§ Page excerpt:
┌──
I came to this conclusion because EVERY single time I’ve been close to up-leveling myself to the next phase of my awesome, this person has come up with some traumatic whatever it is to make my life suck horribly at the time. Often times, it would cause such a great shift that I would be kicked back a few paces. Other times, I found myself having to start over from scratch in a very compromised place. Everything always worked out in the end, but the timing of the bombshell with this person and my pending successes is actually uncanny. Just when I’m just about there… Booyah! Based on my past experiences, I can only assume that I have associated my path to the “next level” with having to fight past the Troll on my bridge. If I had the energy and stamina, I would do it. Success! But if I didn’t… time to start over. Like some flipping video game.
└──
Rows from a segmentation dataset
┌──
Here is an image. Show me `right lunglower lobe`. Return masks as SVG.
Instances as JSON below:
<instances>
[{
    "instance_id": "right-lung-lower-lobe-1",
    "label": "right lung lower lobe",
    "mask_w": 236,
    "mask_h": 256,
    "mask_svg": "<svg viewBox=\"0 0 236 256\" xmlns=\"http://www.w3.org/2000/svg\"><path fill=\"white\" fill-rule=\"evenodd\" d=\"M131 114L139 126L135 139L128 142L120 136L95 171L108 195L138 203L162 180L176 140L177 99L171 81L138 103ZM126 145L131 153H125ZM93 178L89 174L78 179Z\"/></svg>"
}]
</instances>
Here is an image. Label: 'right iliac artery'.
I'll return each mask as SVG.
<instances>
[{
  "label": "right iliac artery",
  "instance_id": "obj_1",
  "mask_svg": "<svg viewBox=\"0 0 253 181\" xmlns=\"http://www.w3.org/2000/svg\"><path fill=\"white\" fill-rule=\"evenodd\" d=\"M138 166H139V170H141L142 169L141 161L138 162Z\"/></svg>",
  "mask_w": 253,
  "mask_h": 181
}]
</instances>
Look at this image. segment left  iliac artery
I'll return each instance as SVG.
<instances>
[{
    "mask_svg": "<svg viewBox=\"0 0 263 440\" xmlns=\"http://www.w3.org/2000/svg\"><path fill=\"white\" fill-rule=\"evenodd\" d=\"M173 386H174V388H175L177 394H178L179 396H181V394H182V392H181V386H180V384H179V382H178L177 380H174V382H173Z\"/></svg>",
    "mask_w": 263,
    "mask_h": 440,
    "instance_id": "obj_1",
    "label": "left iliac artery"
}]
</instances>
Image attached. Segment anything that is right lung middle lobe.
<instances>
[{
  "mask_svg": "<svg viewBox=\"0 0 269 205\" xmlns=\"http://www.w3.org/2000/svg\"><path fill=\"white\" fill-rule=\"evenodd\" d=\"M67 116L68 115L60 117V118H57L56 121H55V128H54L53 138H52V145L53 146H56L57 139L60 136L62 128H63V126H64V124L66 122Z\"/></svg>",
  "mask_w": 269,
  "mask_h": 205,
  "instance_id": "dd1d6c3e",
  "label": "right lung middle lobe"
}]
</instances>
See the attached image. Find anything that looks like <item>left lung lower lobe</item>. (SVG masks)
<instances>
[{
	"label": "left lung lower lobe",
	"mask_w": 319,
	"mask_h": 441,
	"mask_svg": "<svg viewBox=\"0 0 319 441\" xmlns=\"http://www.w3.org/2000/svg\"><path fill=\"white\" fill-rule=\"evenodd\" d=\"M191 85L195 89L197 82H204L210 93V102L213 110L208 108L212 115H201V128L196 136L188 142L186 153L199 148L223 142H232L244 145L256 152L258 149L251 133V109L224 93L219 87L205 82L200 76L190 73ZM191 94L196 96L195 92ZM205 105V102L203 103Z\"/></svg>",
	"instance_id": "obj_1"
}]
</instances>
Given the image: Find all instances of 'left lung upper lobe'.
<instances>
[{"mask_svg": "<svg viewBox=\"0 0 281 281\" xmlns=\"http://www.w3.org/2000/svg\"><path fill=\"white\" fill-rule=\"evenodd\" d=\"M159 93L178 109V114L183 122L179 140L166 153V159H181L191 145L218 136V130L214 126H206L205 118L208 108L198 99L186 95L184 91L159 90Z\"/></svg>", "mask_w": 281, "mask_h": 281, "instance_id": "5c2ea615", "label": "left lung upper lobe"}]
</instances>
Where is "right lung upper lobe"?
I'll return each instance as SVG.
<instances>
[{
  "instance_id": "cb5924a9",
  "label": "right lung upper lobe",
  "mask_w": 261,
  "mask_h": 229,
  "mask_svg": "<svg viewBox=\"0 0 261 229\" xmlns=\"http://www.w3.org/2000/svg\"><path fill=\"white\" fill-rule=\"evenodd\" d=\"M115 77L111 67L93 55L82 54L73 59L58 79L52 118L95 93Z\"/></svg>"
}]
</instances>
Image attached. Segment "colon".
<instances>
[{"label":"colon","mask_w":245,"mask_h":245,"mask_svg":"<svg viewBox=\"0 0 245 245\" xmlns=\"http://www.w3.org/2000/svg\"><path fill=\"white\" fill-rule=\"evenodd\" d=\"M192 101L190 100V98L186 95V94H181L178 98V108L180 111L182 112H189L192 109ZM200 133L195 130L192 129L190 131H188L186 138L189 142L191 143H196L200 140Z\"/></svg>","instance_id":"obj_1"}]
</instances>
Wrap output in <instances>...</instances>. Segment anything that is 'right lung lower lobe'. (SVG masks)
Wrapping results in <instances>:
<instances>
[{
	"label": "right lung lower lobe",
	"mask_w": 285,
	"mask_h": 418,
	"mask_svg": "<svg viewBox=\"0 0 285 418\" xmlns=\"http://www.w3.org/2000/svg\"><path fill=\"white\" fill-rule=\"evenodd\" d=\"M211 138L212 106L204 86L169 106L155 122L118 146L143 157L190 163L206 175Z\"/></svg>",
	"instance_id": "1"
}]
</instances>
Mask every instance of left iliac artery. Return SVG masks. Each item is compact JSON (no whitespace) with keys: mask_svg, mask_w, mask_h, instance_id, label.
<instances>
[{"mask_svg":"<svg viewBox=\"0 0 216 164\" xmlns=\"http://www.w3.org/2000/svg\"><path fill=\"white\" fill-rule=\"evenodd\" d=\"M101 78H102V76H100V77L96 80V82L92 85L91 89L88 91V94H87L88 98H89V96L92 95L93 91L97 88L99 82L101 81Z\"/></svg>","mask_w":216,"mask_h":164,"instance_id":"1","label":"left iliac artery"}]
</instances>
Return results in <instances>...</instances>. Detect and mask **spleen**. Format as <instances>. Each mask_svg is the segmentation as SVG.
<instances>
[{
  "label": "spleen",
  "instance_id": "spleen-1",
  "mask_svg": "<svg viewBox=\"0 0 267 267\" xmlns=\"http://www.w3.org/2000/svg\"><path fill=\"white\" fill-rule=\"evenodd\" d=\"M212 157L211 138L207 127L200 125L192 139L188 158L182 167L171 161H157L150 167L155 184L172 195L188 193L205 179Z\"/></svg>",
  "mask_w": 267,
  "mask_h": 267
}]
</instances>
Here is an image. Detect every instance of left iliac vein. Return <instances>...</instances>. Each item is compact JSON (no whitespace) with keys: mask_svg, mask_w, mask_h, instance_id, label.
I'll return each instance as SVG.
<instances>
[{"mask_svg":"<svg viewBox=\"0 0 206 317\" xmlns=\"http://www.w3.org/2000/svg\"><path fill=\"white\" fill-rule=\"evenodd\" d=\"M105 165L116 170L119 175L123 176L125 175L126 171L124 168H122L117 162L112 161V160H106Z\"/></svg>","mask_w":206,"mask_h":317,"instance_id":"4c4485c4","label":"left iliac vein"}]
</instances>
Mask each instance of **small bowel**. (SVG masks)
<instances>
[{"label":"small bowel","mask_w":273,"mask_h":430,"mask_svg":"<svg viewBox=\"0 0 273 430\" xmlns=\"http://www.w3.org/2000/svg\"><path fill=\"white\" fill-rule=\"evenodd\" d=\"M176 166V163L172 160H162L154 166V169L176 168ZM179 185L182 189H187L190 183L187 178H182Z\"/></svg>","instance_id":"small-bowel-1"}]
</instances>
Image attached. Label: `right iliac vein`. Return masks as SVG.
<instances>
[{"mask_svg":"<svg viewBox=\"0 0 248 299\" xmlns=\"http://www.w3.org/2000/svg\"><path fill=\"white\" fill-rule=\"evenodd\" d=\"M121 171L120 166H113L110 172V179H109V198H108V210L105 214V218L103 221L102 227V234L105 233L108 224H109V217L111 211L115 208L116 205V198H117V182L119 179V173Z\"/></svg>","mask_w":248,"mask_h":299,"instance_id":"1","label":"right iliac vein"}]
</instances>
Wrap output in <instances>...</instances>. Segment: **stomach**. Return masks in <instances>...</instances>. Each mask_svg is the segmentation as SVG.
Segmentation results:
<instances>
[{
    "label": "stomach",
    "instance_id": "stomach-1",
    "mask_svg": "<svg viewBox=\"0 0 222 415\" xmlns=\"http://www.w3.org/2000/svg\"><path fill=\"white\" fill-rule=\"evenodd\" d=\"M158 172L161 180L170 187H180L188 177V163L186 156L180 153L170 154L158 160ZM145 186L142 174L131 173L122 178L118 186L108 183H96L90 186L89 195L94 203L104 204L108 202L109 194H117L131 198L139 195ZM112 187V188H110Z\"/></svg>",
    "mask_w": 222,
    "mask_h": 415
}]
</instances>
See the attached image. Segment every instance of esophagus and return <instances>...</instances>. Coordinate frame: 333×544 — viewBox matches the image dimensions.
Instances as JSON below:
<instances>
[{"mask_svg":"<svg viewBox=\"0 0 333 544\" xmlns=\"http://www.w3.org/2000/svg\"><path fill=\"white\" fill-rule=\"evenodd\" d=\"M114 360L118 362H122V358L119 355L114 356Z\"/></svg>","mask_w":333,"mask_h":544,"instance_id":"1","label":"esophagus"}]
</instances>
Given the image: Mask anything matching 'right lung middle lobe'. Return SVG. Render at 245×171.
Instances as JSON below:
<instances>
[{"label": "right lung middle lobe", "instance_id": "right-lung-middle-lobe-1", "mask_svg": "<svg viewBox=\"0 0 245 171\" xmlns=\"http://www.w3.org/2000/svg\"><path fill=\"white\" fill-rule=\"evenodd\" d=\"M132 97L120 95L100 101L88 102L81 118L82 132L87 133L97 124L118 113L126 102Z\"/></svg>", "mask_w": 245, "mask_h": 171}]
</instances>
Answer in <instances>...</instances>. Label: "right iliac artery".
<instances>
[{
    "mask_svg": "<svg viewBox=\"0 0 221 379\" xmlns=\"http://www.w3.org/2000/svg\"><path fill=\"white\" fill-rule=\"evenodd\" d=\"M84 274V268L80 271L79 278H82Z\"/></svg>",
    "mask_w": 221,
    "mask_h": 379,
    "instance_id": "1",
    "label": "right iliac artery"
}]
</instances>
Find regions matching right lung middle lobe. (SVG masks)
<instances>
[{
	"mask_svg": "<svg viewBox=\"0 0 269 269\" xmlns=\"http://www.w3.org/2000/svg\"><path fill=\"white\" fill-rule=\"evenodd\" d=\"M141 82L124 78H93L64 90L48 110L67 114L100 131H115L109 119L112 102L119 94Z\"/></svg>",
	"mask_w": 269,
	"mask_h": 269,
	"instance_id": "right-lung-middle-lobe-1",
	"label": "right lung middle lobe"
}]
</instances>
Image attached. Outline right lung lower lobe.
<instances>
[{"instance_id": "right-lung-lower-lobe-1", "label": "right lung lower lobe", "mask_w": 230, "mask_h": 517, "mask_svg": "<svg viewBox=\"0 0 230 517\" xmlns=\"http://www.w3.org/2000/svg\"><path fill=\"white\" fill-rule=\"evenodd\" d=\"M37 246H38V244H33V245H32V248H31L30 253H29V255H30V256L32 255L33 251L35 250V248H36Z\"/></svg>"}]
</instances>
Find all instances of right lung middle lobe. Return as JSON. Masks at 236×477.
└──
§ Given instruction: In two sentences, summarize the page excerpt about the writer's setbacks.

§ Answer for the task: Every time the writer has been close to reaching the next level, a certain person has brought on some traumatic event that sometimes pushed the writer back a few paces and other times forced a start over from scratch in a compromised place. Although everything always worked out, the writer finds the timing uncanny and assumes the path to the next level has become tied to fighting past the Troll on the bridge: with enough energy and stamina it means success, and without it, starting over like in a video game.